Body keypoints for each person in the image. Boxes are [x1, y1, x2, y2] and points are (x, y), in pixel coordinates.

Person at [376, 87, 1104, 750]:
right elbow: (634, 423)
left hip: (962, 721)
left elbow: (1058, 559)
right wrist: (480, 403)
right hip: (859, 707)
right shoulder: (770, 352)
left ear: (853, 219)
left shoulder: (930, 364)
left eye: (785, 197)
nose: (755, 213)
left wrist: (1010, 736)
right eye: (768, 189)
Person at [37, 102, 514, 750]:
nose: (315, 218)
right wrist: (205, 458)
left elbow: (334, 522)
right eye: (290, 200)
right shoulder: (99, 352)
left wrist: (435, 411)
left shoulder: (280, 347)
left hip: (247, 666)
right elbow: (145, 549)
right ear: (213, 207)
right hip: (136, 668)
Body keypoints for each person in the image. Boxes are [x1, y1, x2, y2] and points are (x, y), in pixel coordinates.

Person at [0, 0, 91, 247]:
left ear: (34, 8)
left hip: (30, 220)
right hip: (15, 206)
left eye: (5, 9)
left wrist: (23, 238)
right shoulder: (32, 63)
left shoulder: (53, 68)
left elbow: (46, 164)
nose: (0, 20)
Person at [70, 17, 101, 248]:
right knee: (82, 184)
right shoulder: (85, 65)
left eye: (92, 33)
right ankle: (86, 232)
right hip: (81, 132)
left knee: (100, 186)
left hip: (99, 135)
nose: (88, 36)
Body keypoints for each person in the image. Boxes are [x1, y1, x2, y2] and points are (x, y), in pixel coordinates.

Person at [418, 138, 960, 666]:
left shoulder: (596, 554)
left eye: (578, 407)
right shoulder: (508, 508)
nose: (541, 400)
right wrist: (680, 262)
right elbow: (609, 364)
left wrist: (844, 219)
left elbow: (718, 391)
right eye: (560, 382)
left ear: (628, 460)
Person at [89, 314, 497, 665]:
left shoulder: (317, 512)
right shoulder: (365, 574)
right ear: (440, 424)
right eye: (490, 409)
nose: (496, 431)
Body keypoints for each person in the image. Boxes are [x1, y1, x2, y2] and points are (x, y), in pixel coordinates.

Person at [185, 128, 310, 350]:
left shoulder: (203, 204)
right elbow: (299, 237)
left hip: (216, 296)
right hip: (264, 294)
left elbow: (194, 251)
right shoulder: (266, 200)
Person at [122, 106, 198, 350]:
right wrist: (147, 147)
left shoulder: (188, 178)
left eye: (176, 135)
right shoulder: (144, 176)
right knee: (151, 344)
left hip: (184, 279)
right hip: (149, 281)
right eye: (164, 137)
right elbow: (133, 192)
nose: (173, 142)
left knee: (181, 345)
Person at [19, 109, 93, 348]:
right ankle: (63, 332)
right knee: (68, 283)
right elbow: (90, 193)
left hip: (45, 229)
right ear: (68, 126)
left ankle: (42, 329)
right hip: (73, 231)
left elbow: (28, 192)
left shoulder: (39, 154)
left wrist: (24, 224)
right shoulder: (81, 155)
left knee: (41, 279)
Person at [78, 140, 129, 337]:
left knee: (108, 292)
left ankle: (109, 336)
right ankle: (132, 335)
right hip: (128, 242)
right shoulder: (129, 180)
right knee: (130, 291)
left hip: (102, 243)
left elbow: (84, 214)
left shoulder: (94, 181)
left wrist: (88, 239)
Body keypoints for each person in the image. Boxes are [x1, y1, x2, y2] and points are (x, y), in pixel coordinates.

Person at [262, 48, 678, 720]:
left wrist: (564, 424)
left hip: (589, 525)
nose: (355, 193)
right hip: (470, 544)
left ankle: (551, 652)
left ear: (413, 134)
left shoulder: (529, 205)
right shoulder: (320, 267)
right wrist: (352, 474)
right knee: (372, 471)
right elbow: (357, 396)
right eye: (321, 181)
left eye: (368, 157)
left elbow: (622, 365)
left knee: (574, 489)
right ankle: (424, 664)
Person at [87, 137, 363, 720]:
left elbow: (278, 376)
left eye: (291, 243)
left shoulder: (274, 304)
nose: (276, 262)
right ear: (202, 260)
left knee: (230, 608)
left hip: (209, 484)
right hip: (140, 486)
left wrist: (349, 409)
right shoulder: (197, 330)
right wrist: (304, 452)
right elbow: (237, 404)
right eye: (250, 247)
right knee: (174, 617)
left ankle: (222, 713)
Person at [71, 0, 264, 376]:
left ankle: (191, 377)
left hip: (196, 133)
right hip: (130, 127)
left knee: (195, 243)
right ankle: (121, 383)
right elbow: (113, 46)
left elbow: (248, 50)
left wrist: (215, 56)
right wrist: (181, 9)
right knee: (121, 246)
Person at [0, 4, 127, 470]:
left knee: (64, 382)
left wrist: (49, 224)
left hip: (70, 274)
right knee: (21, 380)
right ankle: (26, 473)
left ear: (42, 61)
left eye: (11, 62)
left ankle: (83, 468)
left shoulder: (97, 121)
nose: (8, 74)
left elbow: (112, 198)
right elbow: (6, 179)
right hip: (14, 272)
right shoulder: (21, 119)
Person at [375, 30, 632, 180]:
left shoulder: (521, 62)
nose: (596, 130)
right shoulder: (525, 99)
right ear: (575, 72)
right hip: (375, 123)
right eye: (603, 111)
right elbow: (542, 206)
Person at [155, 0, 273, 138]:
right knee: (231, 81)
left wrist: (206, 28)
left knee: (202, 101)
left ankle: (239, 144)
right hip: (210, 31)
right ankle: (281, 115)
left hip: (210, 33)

...

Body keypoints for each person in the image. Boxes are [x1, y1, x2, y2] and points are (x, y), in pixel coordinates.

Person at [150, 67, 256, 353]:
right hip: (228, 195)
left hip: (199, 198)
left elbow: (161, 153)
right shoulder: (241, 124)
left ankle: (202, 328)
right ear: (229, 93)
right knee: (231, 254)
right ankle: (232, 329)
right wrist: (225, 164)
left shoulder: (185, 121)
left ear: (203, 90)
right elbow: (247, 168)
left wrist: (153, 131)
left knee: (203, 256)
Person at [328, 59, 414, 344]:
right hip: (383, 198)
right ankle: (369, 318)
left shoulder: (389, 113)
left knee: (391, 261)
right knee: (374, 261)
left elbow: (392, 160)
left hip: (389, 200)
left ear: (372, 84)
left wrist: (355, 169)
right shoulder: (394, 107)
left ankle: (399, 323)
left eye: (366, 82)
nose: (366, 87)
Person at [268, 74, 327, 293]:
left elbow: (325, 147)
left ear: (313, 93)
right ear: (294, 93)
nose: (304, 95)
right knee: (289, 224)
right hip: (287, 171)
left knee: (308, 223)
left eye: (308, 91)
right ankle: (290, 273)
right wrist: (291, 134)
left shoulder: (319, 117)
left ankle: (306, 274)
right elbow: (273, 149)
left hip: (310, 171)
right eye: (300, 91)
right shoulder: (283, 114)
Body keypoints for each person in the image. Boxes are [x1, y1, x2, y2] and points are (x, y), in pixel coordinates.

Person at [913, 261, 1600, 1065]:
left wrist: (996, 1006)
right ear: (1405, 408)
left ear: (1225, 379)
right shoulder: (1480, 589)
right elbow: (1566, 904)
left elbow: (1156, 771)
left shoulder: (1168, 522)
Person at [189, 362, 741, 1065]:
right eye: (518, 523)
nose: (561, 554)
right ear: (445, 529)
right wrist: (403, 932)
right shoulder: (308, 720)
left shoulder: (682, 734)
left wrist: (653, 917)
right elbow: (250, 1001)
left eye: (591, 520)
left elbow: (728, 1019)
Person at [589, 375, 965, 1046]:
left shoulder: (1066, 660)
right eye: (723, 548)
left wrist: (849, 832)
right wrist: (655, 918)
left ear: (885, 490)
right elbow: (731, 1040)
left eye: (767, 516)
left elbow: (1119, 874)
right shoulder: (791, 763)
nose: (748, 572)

■ Problem details
From the data above, reproduce word for word the lines running from the line with "right hip: (287, 171)" to the line with "right shoulder: (283, 114)", ends included.

■ Exercise solution
right hip: (287, 171)
left knee: (308, 223)
left eye: (308, 91)
right ankle: (290, 273)
right wrist: (291, 134)
left shoulder: (319, 117)
left ankle: (306, 274)
right elbow: (273, 149)
left hip: (310, 171)
right eye: (300, 91)
right shoulder: (283, 114)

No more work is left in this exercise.